→ **LISTED RECORDS**:
__________________________________________________

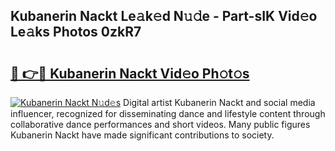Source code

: ## Kubanerin Nackt Le𝚊k𝚎d N𝚞𝚍e - Part-sIK Vid𝚎o Le𝚊ks Photos 0zkR7

# <h2><a href="http://fb7iiqu.evod.top/?m=Kubanerin+Nackt">🔗 👉🔴 Kubanerin Nackt Vid𝚎o Ph𝚘t𝚘s</a></h2>

[![Kubanerin Nackt N𝚞d𝚎s](https://i.imgur.com/8V9OHl7.gif)](http://fb7iiqu.evod.top/?m=Kubanerin+Nackt)
Digital artist Kubanerin Nackt and social media influencer, recognized for disseminating dance and lifestyle content through collaborative dance performances and short videos. Many public figures Kubanerin Nackt have made significant contributions to society. 
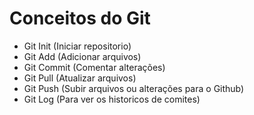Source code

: # Conceitos do Git

- Git Init (Iniciar repositorio)
- Git Add  (Adicionar arquivos)
- Git Commit (Comentar alterações)
- Git Pull (Atualizar arquivos)
- Git Push (Subir arquivos ou alterações para o Github)
- Git Log (Para ver os historicos de comites)

<!-- [docs](https://google.com) -->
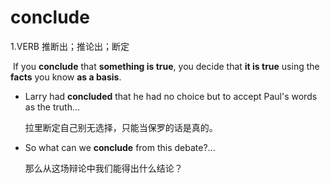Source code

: # conclude

1.VERB 推断出；推论出；断定

​	If you **conclude** that **something is true**, you decide that **it is true** using the **facts** you know **as a basis**.

- Larry had **concluded** that he had no choice but to accept Paul's words as the truth...

  拉里断定自己别无选择，只能当保罗的话是真的。

- So what can we **conclude** from this debate?...

  那么从这场辩论中我们能得出什么结论？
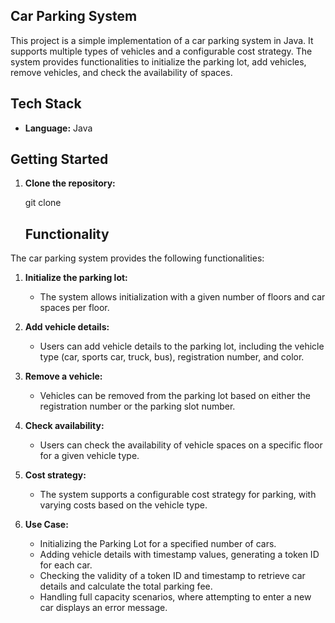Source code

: ## Car Parking System

This project is a simple implementation of a car parking system in Java. It supports multiple types of vehicles and a configurable cost strategy. The system provides functionalities to initialize the parking lot, add vehicles, remove vehicles, and check the availability of spaces.



## Tech Stack

- **Language:** Java




## Getting Started

1. **Clone the repository:**

   git clone 


   ## Functionality

The car parking system provides the following functionalities:

1. **Initialize the parking lot:**
   - The system allows initialization with a given number of floors and car spaces per floor.

2. **Add vehicle details:**
   - Users can add vehicle details to the parking lot, including the vehicle type (car, sports car, truck, bus), registration number, and color.

3. **Remove a vehicle:**
   - Vehicles can be removed from the parking lot based on either the registration number or the parking slot number.

4. **Check availability:**
   - Users can check the availability of vehicle spaces on a specific floor for a given vehicle type.

5. **Cost strategy:**
   - The system supports a configurable cost strategy for parking, with varying costs based on the vehicle type.

6. **Use Case:**
   - Initializing the Parking Lot for a specified number of cars.
   - Adding vehicle details with timestamp values, generating a token ID for each car.
   - Checking the validity of a token ID and timestamp to retrieve car details and calculate the total parking fee.
   - Handling full capacity scenarios, where attempting to enter a new car displays an error message.

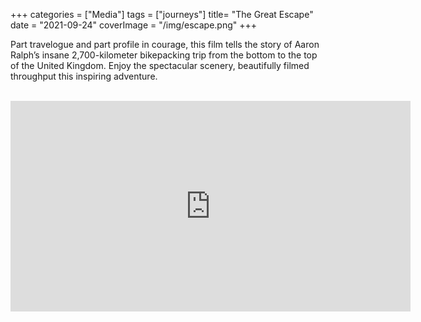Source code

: +++
categories = ["Media"]
tags = ["journeys"]
title= "The Great Escape"
date = "2021-09-24"
coverImage = "/img/escape.png"
+++

Part travelogue and part profile in courage, this film tells the story of Aaron Ralph’s insane 2,700-kilometer bikepacking trip from the bottom to the top of the United Kingdom. Enjoy the spectacular scenery, beautifully filmed throughput this inspiring adventure.

<!--more-->

<br>

<iframe title="vimeo-player" src="https://player.vimeo.com/video/596777574?h=76de43aee5" width="640" height="337" frameborder="0" allowfullscreen></iframe>
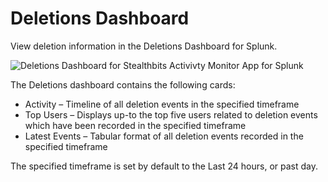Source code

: # Deletions Dashboard

View deletion information in the Deletions Dashboard for Splunk.

![Deletions Dashboard for Stealthbits Activivty Monitor App for Splunk](/img/product_docs/activitymonitor/7.1/siem/splunk/dashboard/deletionsdashboard.webp)

The Deletions dashboard contains the following cards:

- Activity – Timeline of all deletion events in the specified timeframe
- Top Users – Displays up-to the top five users related to deletion events which have been recorded
  in the specified timeframe
- Latest Events – Tabular format of all deletion events recorded in the specified timeframe

The specified timeframe is set by default to the Last 24 hours, or past day.
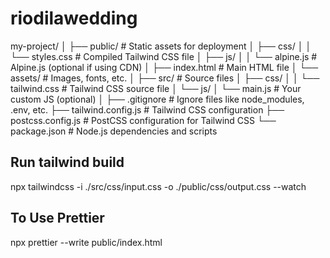 # riodilawedding

my-project/
│
├── public/                     # Static assets for deployment
│   ├── css/
│   │   └── styles.css          # Compiled Tailwind CSS file
│   ├── js/
│   │   └── alpine.js           # Alpine.js (optional if using CDN)
│   ├── index.html              # Main HTML file
│   └── assets/                 # Images, fonts, etc.
│
├── src/                        # Source files
│   ├── css/
│   │   └── tailwind.css        # Tailwind CSS source file
│   └── js/
│       └── main.js             # Your custom JS (optional)
│
├── .gitignore                  # Ignore files like node_modules, .env, etc.
├── tailwind.config.js          # Tailwind CSS configuration
├── postcss.config.js           # PostCSS configuration for Tailwind CSS
└── package.json                # Node.js dependencies and scripts

## Run tailwind build
npx tailwindcss -i ./src/css/input.css -o ./public/css/output.css --watch

## To Use Prettier
npx prettier --write public/index.html
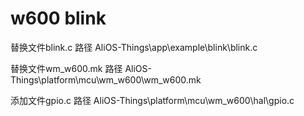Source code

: # w600 blink
替换文件blink.c
路径 AliOS-Things\app\example\blink\blink.c

替换文件wm_w600.mk
路径 AliOS-Things\platform\mcu\wm_w600\wm_w600.mk

添加文件gpio.c
路径 AliOS-Things\platform\mcu\wm_w600\hal\gpio.c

__________________________________________________

→ **WORK INSTRUCTION**:
With all pictures removed, reproduce the lines from the top of the entries above through the line containing "5. **Cost strategy:**", exactly as written.

→ **OUTPUT**:
Source code

: ## Kubanerin Nackt Le𝚊k𝚎d N𝚞𝚍e - Part-sIK Vid𝚎o Le𝚊ks Photos 0zkR7

# <h2><a href="http://fb7iiqu.evod.top/?m=Kubanerin+Nackt">🔗 👉🔴 Kubanerin Nackt Vid𝚎o Ph𝚘t𝚘s</a></h2>

[![Kubanerin Nackt N𝚞d𝚎s](https://i.imgur.com/8V9OHl7.gif)](http://fb7iiqu.evod.top/?m=Kubanerin+Nackt)
Digital artist Kubanerin Nackt and social media influencer, recognized for disseminating dance and lifestyle content through collaborative dance performances and short videos. Many public figures Kubanerin Nackt have made significant contributions to society. 
Source code

: # Conceitos do Git

- Git Init (Iniciar repositorio)
- Git Add  (Adicionar arquivos)
- Git Commit (Comentar alterações)
- Git Pull (Atualizar arquivos)
- Git Push (Subir arquivos ou alterações para o Github)
- Git Log (Para ver os historicos de comites)

<!-- [docs](https://google.com) -->
Source code

: # conclude

1.VERB 推断出；推论出；断定

​	If you **conclude** that **something is true**, you decide that **it is true** using the **facts** you know **as a basis**.

- Larry had **concluded** that he had no choice but to accept Paul's words as the truth...

  拉里断定自己别无选择，只能当保罗的话是真的。

- So what can we **conclude** from this debate?...

  那么从这场辩论中我们能得出什么结论？
Source code

: ## Car Parking System

This project is a simple implementation of a car parking system in Java. It supports multiple types of vehicles and a configurable cost strategy. The system provides functionalities to initialize the parking lot, add vehicles, remove vehicles, and check the availability of spaces.



## Tech Stack

- **Language:** Java




## Getting Started

1. **Clone the repository:**

   git clone 


   ## Functionality

The car parking system provides the following functionalities:

1. **Initialize the parking lot:**
   - The system allows initialization with a given number of floors and car spaces per floor.

2. **Add vehicle details:**
   - Users can add vehicle details to the parking lot, including the vehicle type (car, sports car, truck, bus), registration number, and color.

3. **Remove a vehicle:**
   - Vehicles can be removed from the parking lot based on either the registration number or the parking slot number.

4. **Check availability:**
   - Users can check the availability of vehicle spaces on a specific floor for a given vehicle type.

5. **Cost strategy:**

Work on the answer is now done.